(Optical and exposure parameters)
- Opening Delimiter -
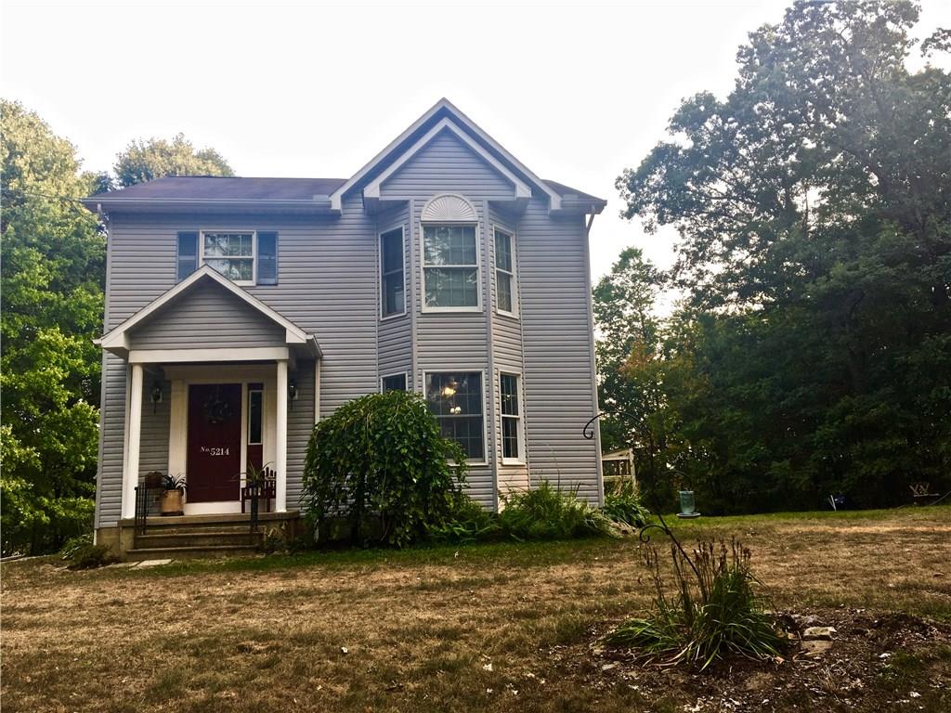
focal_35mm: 29
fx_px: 797
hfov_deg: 61.7
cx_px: 476
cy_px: 356
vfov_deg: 48.2
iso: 25
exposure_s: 1/128
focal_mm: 4.15
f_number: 2.2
- Closing Delimiter -
### YOUR OBJECTIVE
Keep the pictures out of the copy and write out the data exactly as it stands.

### RESPONSE AREA
focal_35mm: 29
fx_px: 797
hfov_deg: 61.7
cx_px: 476
cy_px: 356
vfov_deg: 48.2
iso: 25
exposure_s: 1/128
focal_mm: 4.15
f_number: 2.2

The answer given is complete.